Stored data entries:
-- Opening Marker --
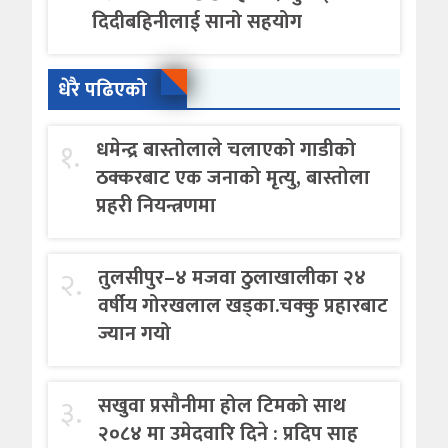
दिदीबहिनीलाई सानो सहयोग
धेरै पढिएको
१.
धमेन्द्र बास्तोलाले चलाएको गाडीको
ठक्करबाट एक जनाको मृत्यु, बास्तोला
प्रहरी नियन्त्रणमा
२.
तुलसीपुर–४ मजवा ठुलाखालीका २४
वर्षीय गोरखलाल खड्का.चक्कु प्रहारबाट
ज्यान गयो
३.
सखुवा प्रसौनीमा होल टिमको साथ
२०८४ मा उमेदवारि दिने : प्रदिप साह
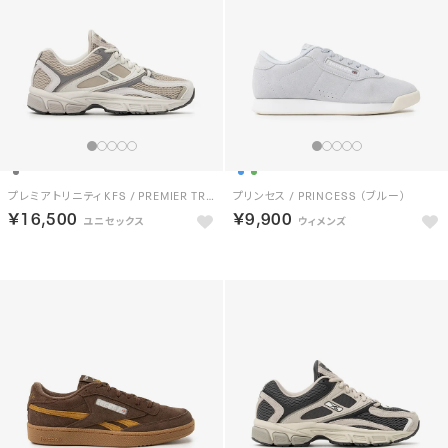
プレミア トリニティ KFS / PREMIER TRINITY KFS （ソフトグレー）
プリンセス / PRINCESS （ブルー）
￥16,500
￥9,900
-- Closing Marker --
#### YOUR OBJECTIVE:
Please transcribe word for word the lines from the one bearing "तुलसीपुर–४ मजवा ठुलाखालीका २४" through the last line of the records above, omitting the pictures.

#### OUTPUT OF THE EXERCISE:
तुलसीपुर–४ मजवा ठुलाखालीका २४
वर्षीय गोरखलाल खड्का.चक्कु प्रहारबाट
ज्यान गयो
३.
सखुवा प्रसौनीमा होल टिमको साथ
२०८४ मा उमेदवारि दिने : प्रदिप साह
プレミア トリニティ KFS / PREMIER TRINITY KFS （ソフトグレー）
プリンセス / PRINCESS （ブルー）
￥16,500
￥9,900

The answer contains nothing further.